Arkus Focus February 2015
Made in Europe
by Niall O'Connor
- Volatility trends were in general upwards during January. Almost every asset had High volatility relative to their 12-month averages, many of which related to QE in Europe.
- Realised volatility (of Eurostoxx equities over 30 days) rose again from 25.5% to 26.3% (High).
- Equity markets rose in Europe but fell in North America. Volatility trends were in general flat. Sector volatilities converged, at 12-17% (but Energy 27%). All major sectors had High volatilities relative to the last 12 months.
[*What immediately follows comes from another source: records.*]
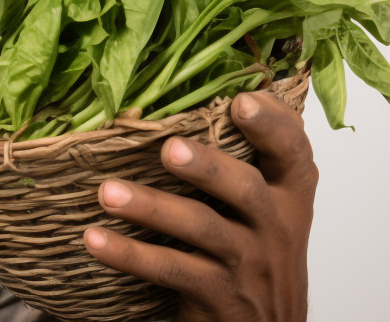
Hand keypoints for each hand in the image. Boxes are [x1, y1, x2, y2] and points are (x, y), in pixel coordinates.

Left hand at [81, 90, 316, 320]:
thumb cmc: (256, 254)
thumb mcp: (266, 207)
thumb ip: (243, 159)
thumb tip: (190, 95)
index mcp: (288, 194)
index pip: (294, 151)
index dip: (273, 124)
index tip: (242, 100)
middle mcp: (275, 225)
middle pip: (245, 189)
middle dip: (207, 166)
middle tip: (168, 148)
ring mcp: (248, 262)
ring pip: (202, 229)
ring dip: (152, 208)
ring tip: (107, 192)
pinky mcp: (220, 295)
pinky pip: (172, 270)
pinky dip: (131, 255)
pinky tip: (96, 240)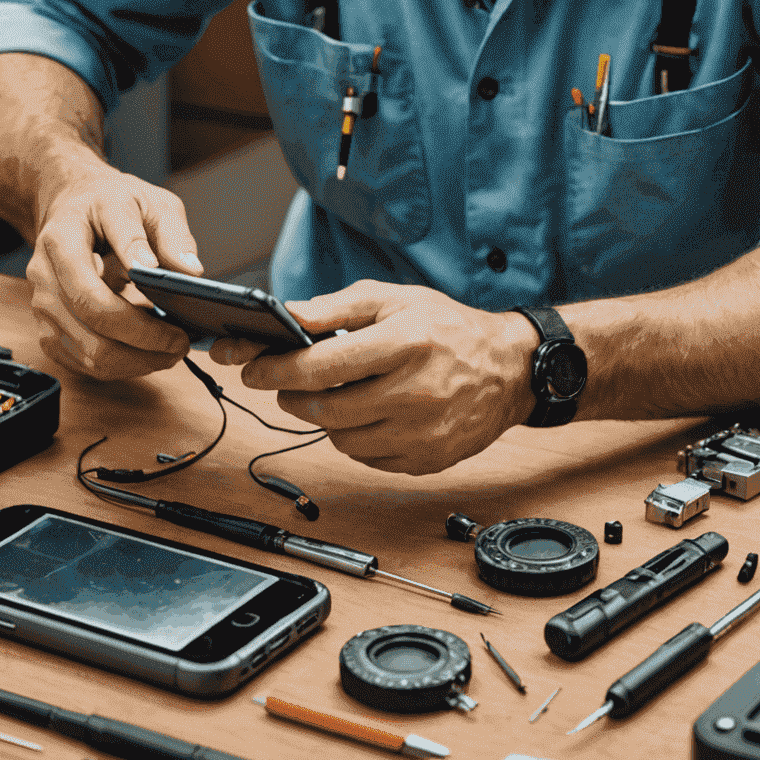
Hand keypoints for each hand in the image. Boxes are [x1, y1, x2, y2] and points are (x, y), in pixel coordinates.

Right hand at [27, 154, 203, 380]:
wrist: (70, 205)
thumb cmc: (109, 204)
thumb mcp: (149, 202)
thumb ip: (172, 234)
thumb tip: (191, 272)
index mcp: (67, 233)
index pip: (95, 277)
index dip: (138, 302)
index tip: (174, 309)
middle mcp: (46, 270)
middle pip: (92, 319)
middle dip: (143, 340)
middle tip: (180, 342)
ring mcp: (42, 303)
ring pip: (88, 351)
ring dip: (134, 361)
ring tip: (168, 351)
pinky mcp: (47, 329)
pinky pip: (82, 363)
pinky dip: (119, 366)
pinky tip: (143, 352)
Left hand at [210, 281, 538, 473]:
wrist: (508, 369)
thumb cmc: (446, 327)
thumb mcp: (393, 299)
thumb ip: (336, 307)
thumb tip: (288, 315)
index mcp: (403, 343)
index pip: (323, 365)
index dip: (277, 368)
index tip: (251, 368)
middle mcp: (414, 392)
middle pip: (326, 408)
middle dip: (290, 396)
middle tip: (282, 384)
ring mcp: (422, 432)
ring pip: (342, 437)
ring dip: (322, 418)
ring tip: (327, 395)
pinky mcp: (426, 460)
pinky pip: (367, 457)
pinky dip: (353, 437)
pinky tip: (362, 413)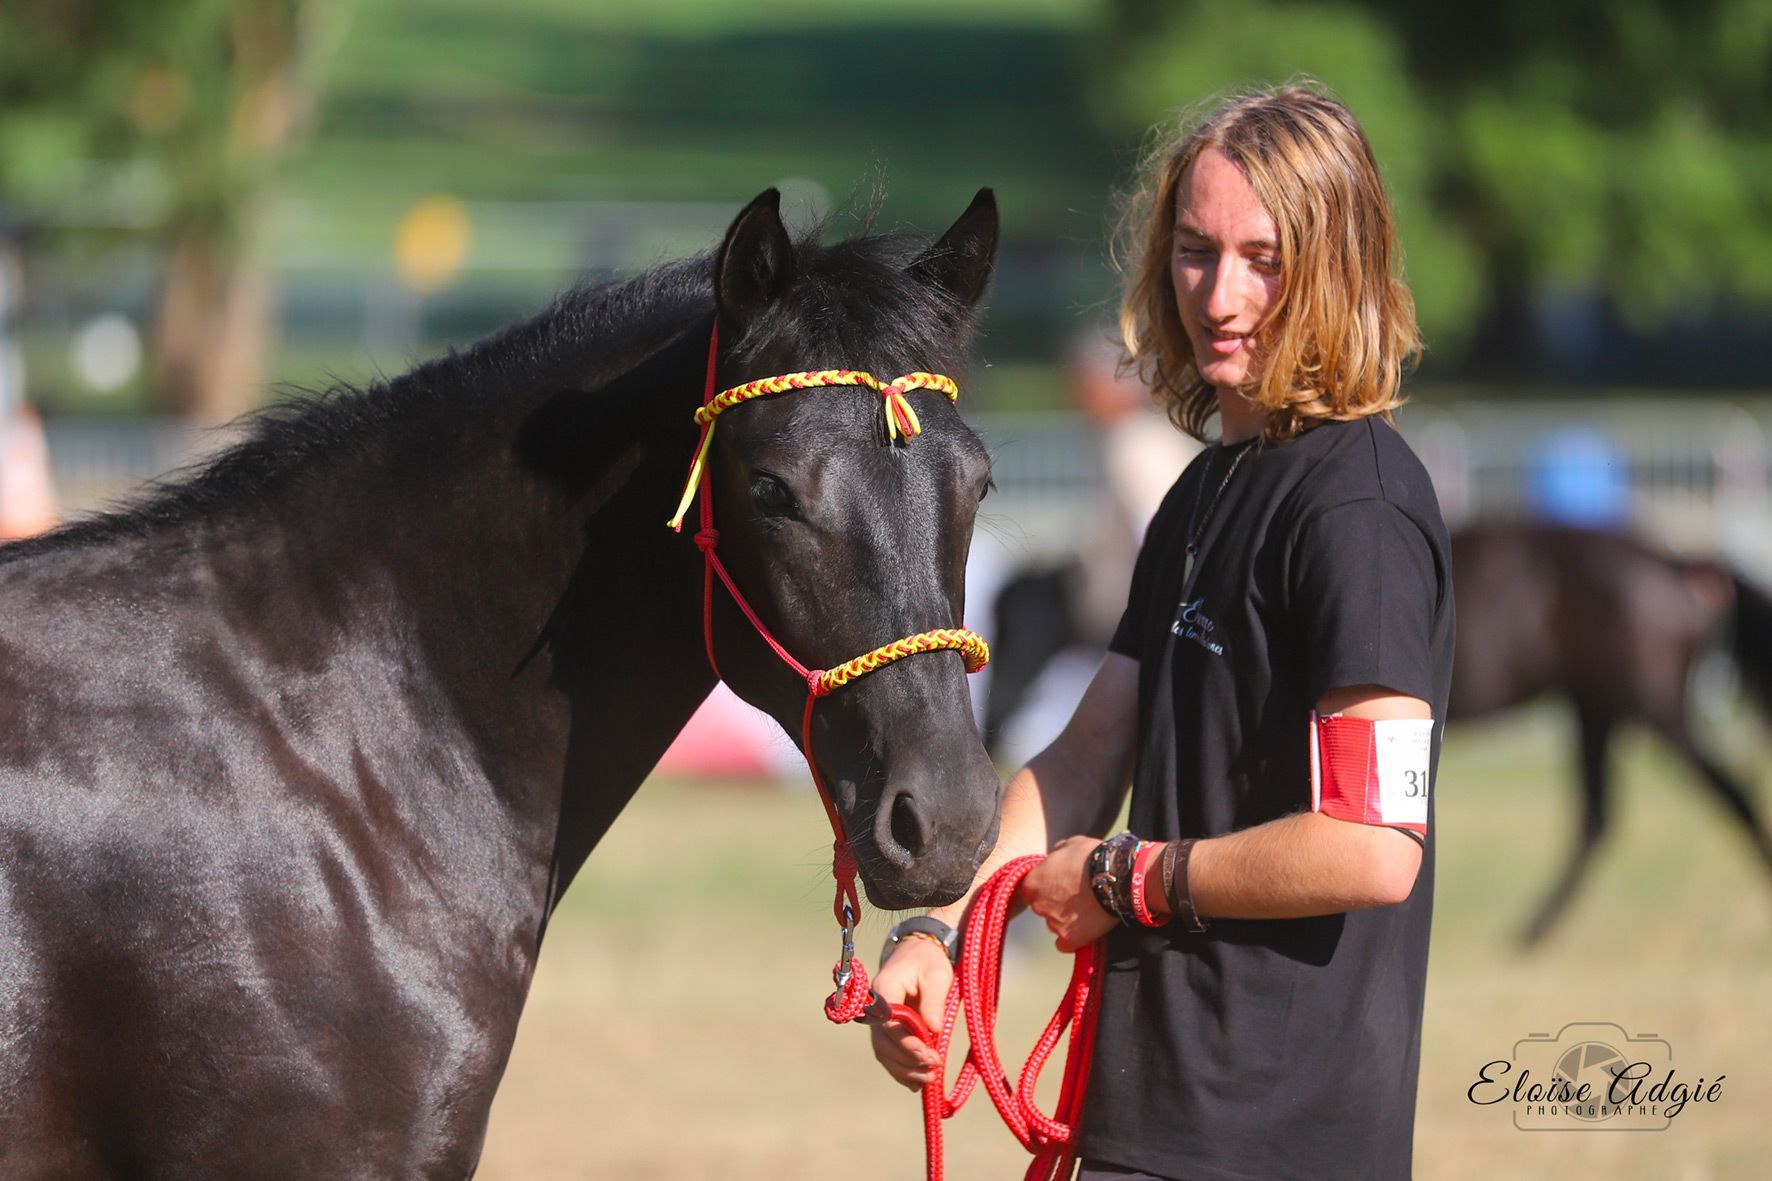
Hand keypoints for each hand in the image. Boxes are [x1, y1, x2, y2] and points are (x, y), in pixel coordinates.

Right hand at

- Sovereign bond prices rose yet again during the month. Spanish bond yields dropped to 1.4%. Bond volatilities rose in all regions to around 5% (and 2.2% in Japan).
- In FX the euro weakened with the announcement of QE. Volatilities were generally upward: e.g. €/$ at 12.0% and CHF/€ at 67% on dropping the floor. Volatilities were all High compared to the last 12 months.
- Option volatility will have been driven mostly by the large moves in underlying prices during the month. Volatility of volatility for the US fell to 140% (High).
- Commodities’ prices were down again: Oil fell -8% but seemed to have found a floor and Copper was -12% the month. Volatility trends were upwards, Oil up to 53% (High).
- Real Estate (equity) price moves were upwards in all regions except Japan. Volatility changes were upward: to 18% in Europe and 14% in the US. Volatilities were High in Europe and the US; Japan had low volatility. Alternatives’ volatilities were down.